*** Opening Material for this exercise ***

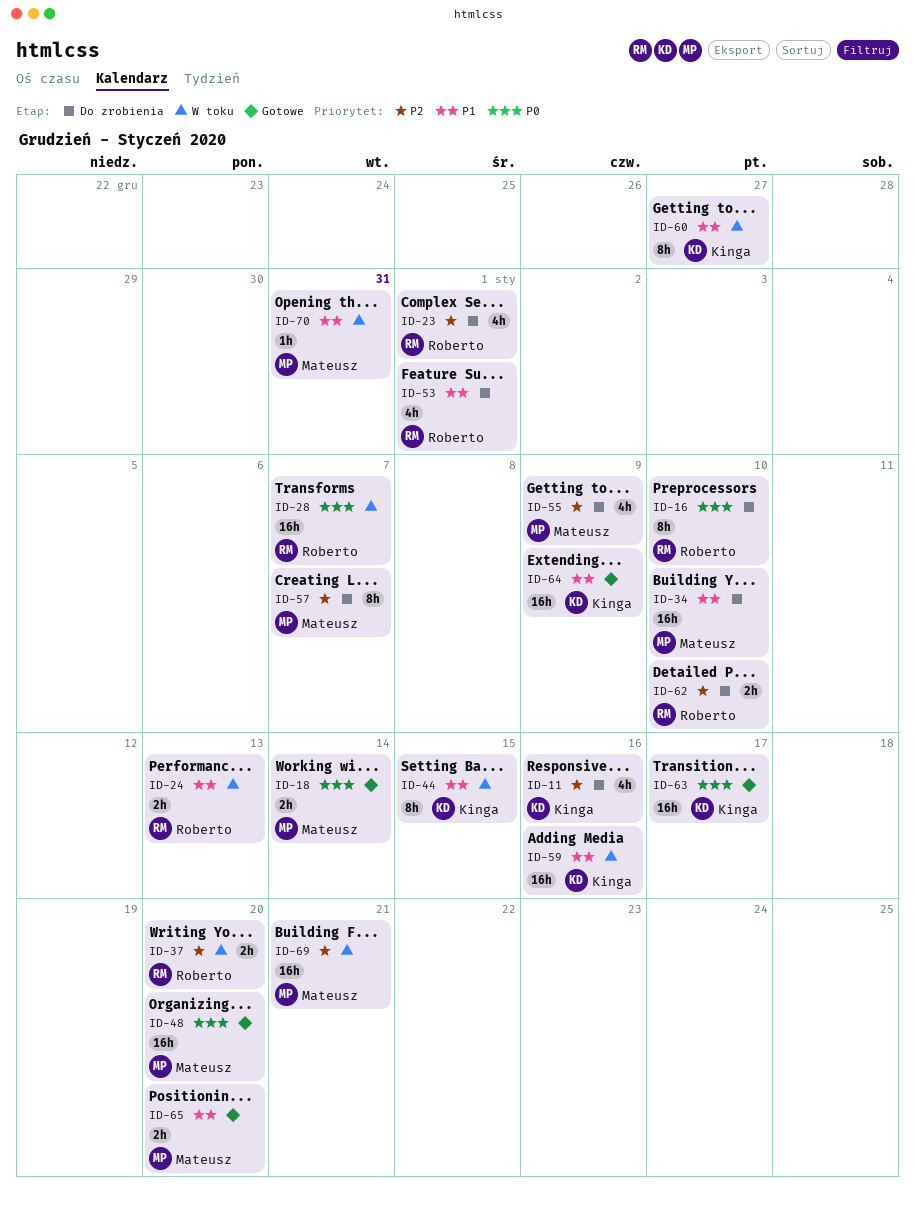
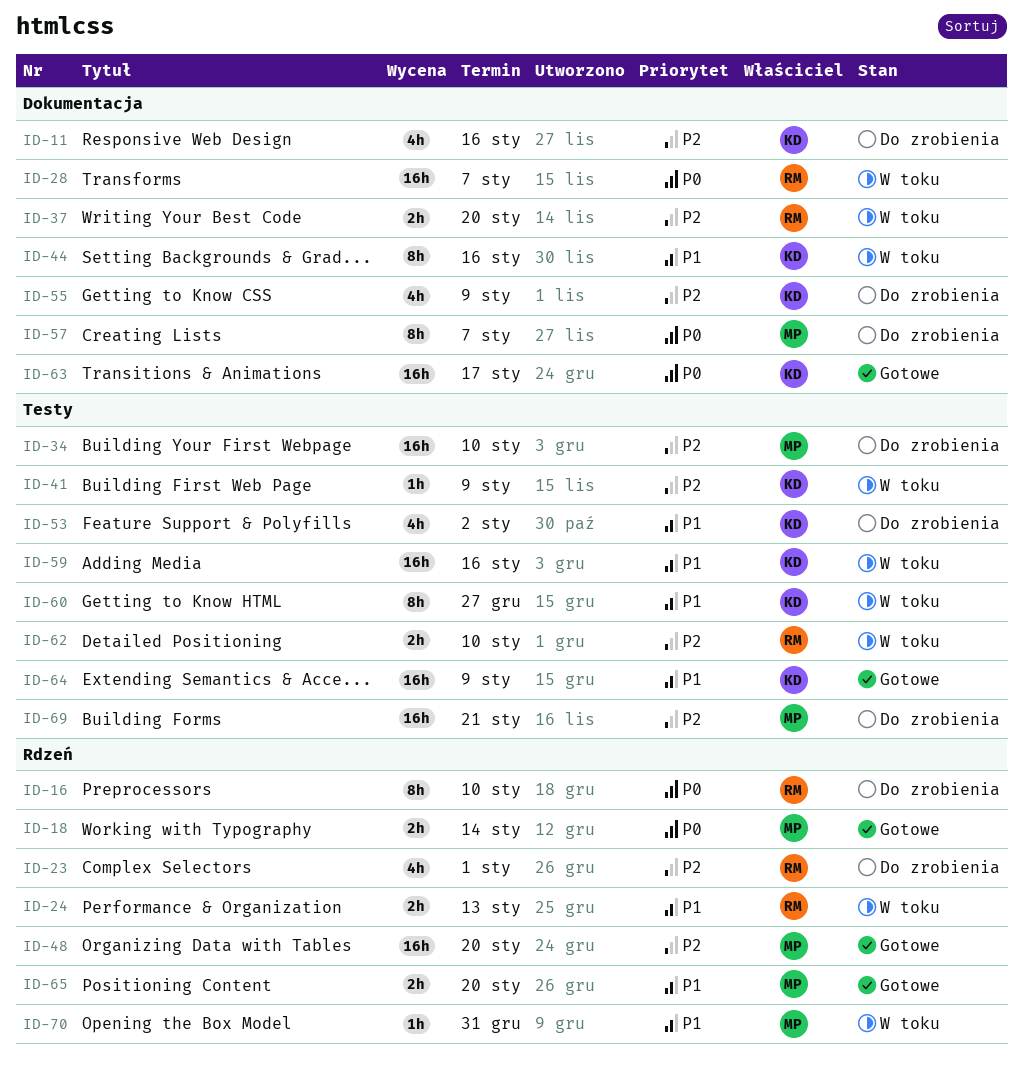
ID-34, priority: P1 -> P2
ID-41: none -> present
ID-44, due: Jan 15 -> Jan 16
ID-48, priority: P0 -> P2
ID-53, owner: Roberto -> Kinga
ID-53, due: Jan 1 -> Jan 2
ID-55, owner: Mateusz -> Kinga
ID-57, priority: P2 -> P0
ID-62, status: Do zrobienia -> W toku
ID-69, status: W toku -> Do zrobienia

*** Closing Material for this exercise ***
*** Opening Material for this exercise ***

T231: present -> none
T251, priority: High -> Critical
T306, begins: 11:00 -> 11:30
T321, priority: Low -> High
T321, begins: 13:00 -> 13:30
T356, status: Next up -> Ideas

*** Closing Material for this exercise ***

Your reply is to repeat, unchanged, the lines above running from the one with "ID-62, status: Do zrobienia -> W toku" up to and including the one with "ID-69, status: W toku -> Do zrobienia".

» Reply:
ID-62, status: Do zrobienia -> W toku
ID-69, status: W toku -> Do zrobienia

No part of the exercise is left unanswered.